Troubleshooting a hung or non-responsive Windows server can be a challenging endeavor. Simply hitting the reset button is no longer a tolerated option as an increasing number of these servers are used for business critical operations.
There are a variety of reasons why a server may hang including both hardware and software issues. For example bad NIC, device driver conflicts, resource pool depletion… etc
Here are some of the basic steps for troubleshooting an incident related to physical windows server in non-responsive/hung state
1. Try to Ping the server in hung state.
2. If server is reachable via ping try RDP to server and see if you are able to login.
3. If ping is working and RDP is not working then try to manage server remotely using ‘computer management’ or ‘pstools’ or “perfmon” from another server in same network.
4. If server is reachable via ping not via any other remote management tools then login to hardware remote console RSA/DRAC/ILO (if available).
5. Check the server status in hardware console and see if you are able to login.
6. If you are able to login to server console via RSA/DRAC/ILO then use perfmon to generate the performance report on server or use task manager and look for process that is consuming high CPU/memory, look for errors in event logs.

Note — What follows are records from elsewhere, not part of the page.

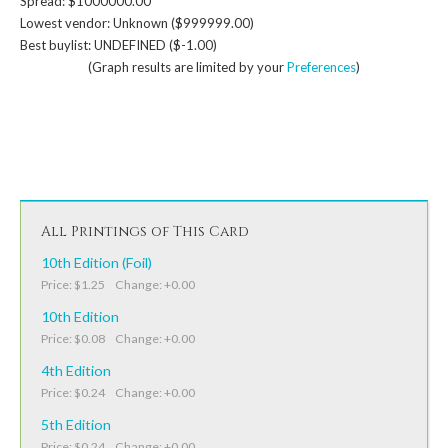
Spread: $1000000.00
Lowest vendor: Unknown ($999999.00)
Best buylist: UNDEFINED ($-1.00)
(Graph results are limited by your
Preferences
)
All Printings of This Card
10th Edition (Foil)
Price: $1.25 Change: +0.00
10th Edition
Price: $0.08 Change: +0.00
4th Edition
Price: $0.24 Change: +0.00
5th Edition
Price: $0.24 Change: +0.00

7. If server is non-responsive even from server console RSA/DRAC/ILO then perform NMI reboot. NMI generates a forced crash dump which may only be necessary if other means of troubleshooting prove unsuccessful.
8. NMI reboot option is available in power/diagnostics options in RSA/DRAC/ILO depending on the vendor (please see the below screenshots).
9. Before performing NMI reboot/generating memory dump make sure crash control is enabled in windows registry
10. After you have created crash dump file (memory.dmp), you are ready to begin using Windbg to determine what caused that server hung.
NOTE: Please take screenshots at each and every step you perform, screenshots are important for drafting a RCA.